(Task to carry out)
Your task is to copy the listing exactly. Drop any pictures from the copy.

********************

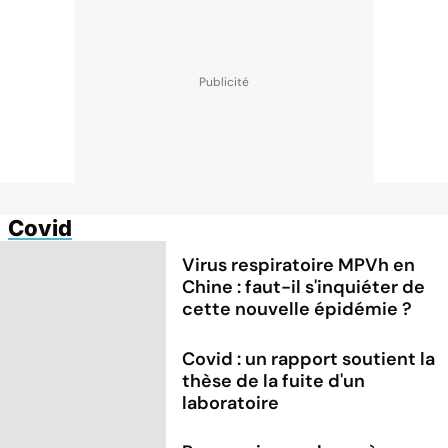
Covid
Virus respiratoire MPVh en
Chine : faut-il s'inquiéter de
cette nouvelle épidémie ?
Covid : un rapport soutient la
thèse de la fuite d'un
laboratoire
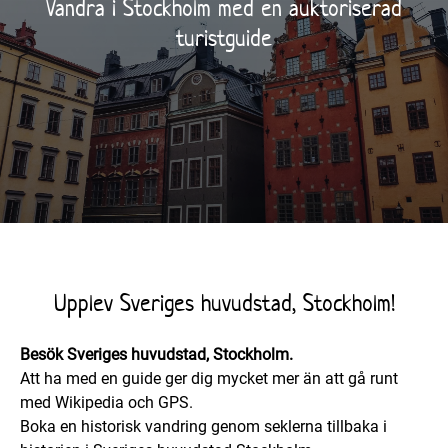
Vandra i Stockholm med en auktoriserad
turistguide
Upplev Sveriges huvudstad, Stockholm!
Besök Sveriges huvudstad, Stockholm.
Att ha med en guide ger dig mycket mer än att gå runt
med Wikipedia och GPS.
Boka en historisk vandring genom seklerna tillbaka i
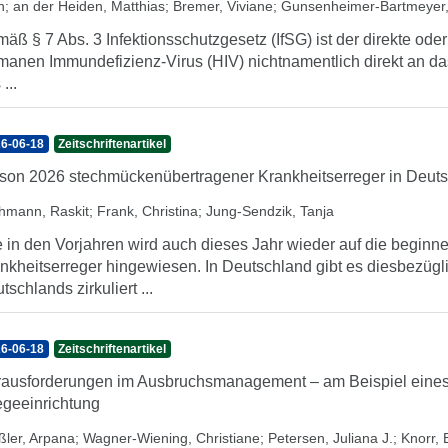
h
;
an der Heiden, Matthias
;
Bremer, Viviane
;
Gunsenheimer-Bartmeyer,
äß § 7 Abs. 3 Infektionsschutzgesetz (IfSG) ist der direkte oder
anen Immundefizienz-Virus (HIV) nichtnamentlich direkt an das
...
6-06-18
Zeitschriftenartikel
son 2026 stechmückenübertragener Krankheitserreger in Deuts
hmann, Raskit
;
Frank, Christina
;
Jung-Sendzik, Tanja
 in den Vorjahren wird auch dieses Jahr wieder auf die begi
nkheitserreger hingewiesen. In Deutschland gibt es diesbezügl
tschlands zirkuliert ...
6-06-18
Zeitschriftenartikel
ausforderungen im Ausbruchsmanagement – am Beispiel eines 
egeeinrichtung
ßler, Arpana
;
Wagner-Wiening, Christiane
;
Petersen, Juliana J.
;
Knorr, B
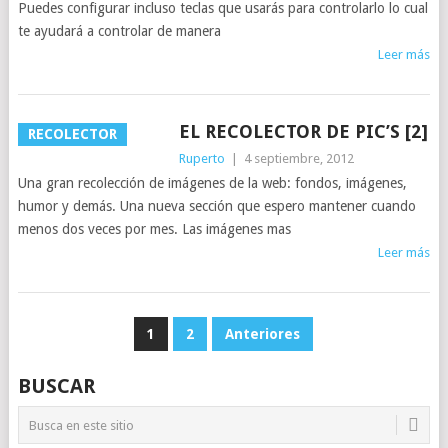
Puedes configurar incluso teclas que usarás para controlarlo lo cual
te ayudará a controlar de manera
Leer más
EL RECOLECTOR DE PIC’S [2]
RECOLECTOR
Ruperto
|
4 septiembre, 2012
Una gran recolección de imágenes de la web: fondos, imágenes,
humor y demás. Una nueva sección que espero mantener cuando
menos dos veces por mes. Las imágenes mas
Leer más
NAVEGACIÓN
1
2
Anteriores
DE
BUSCAR
ENTRADAS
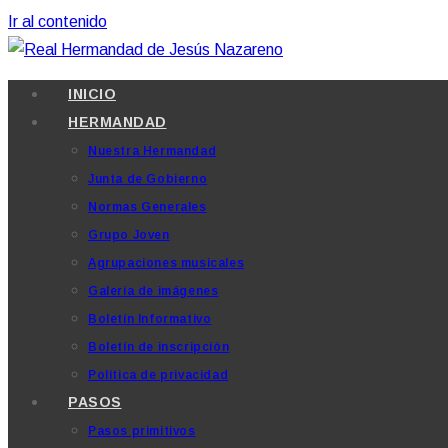
Ir al contenido
INICIO
HERMANDAD
Nuestra Hermandad
Junta de Gobierno
Normas Generales
Grupo Joven
Agrupaciones musicales
Galería de imágenes
Boletín Informativo
Boletín de inscripción
Política de privacidad
PASOS
Pasos primitivos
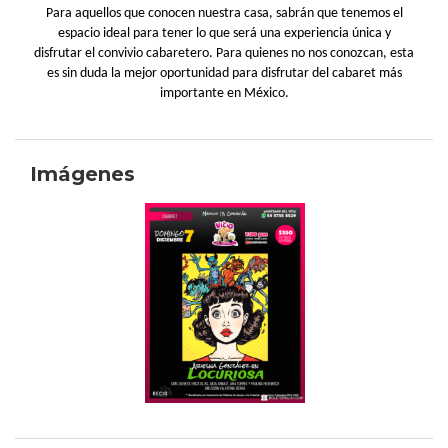
Para aquellos que conocen nuestra casa, sabrán que tenemos el
espacio ideal para tener lo que será una experiencia única y
disfrutar el convivio cabaretero. Para quienes no nos conozcan, esta
es sin duda la mejor oportunidad para disfrutar del cabaret más
importante en México.
Imágenes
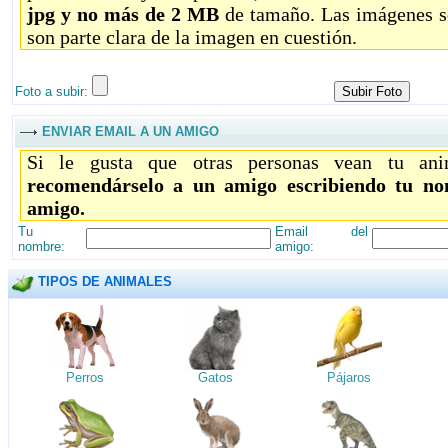
jpg y no más de 2 MB
de tamaño. Las imágenes só
son parte clara de la imagen en cuestión.
Foto a subir:
ENVIAR EMAIL A UN AMIGO
Si le gusta que otras personas vean tu ani
recomendárselo a un amigo escribiendo tu no
amigo.
Tu
Email del
nombre:
amigo:
TIPOS DE ANIMALES
Perros
Gatos
Pájaros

********************

(Written answer)
Covid
Virus respiratoire MPVh en
Chine : faut-il s'inquiéter de
cette nouvelle épidémie ?
Covid : un rapport soutient la
thèse de la fuite d'un
laboratoire
Vandra i Stockholm med en auktoriserad
turistguide
Upplev Sveriges huvudstad, Stockholm!
Besök Sveriges huvudstad, Stockholm.
Att ha med en guide ger dig mycket mer än att gå runt
med Wikipedia och GPS.
Boka en historisk vandring genom seklerna tillbaka i
h
;
an der Heiden, Matthias
;
Bremer, Viviane
;
Gunsenheimer-Bartmeyer,
äß § 7 Abs. 3 Infektionsschutzgesetz (IfSG) ist der direkte oder
anen Immundefizienz-Virus (HIV) nichtnamentlich direkt an das
...
6-06-18
Zeitschriftenartikel
son 2026 stechmückenübertragener Krankheitserreger in Deuts
hmann, Raskit
;
Frank, Christina
;
Jung-Sendzik, Tanja
 in den Vorjahren wird auch dieses Jahr wieder auf die begi
nkheitserreger hingewiesen. In Deutschland gibt es diesbezügl
tschlands zirkuliert ...
6-06-18
Zeitschriftenartikel
ausforderungen im Ausbruchsmanagement – am Beispiel eines 
egeeinrichtung
ßler, Arpana
;
Wagner-Wiening, Christiane
;
Petersen, Juliana J.
;
Knorr, B
Puedes configurar incluso teclas que usarás para controlarlo lo cual
te ayudará a controlar de manera
Leer más
EL RECOLECTOR DE PIC’S [2]
RECOLECTOR
Ruperto
|
4 septiembre, 2012
Una gran recolección de imágenes de la web: fondos, imágenes,
humor y demás. Una nueva sección que espero mantener cuando
menos dos veces por mes. Las imágenes mas
Leer más
NAVEGACIÓN
1
2
Anteriores
DE
BUSCAR
ENTRADAS
Ir al contenido
INICIO
HERMANDAD
Nuestra Hermandad
Junta de Gobierno
Normas Generales
Grupo Joven
Agrupaciones musicales
Galería de imágenes
Boletín Informativo
Boletín de inscripción
Política de privacidad
PASOS
Pasos primitivos
Para aquellos que conocen nuestra casa, sabrán que tenemos el
espacio ideal para tener lo que será una experiencia única y
disfrutar el convivio cabaretero. Para quienes no nos conozcan, esta
es sin duda la mejor oportunidad para disfrutar del cabaret más
importante en México.
Imágenes
jpg y no más de 2 MB
de tamaño. Las imágenes só
son parte clara de la imagen en cuestión.
Foto a subir:
ENVIAR EMAIL A UN AMIGO
Si le gusta que otras personas vean tu ani
recomendárselo a un amigo escribiendo tu no
amigo.
Tu
Email del
nombre:
amigo:
TIPOS DE ANIMALES
Perros
Gatos
Pájaros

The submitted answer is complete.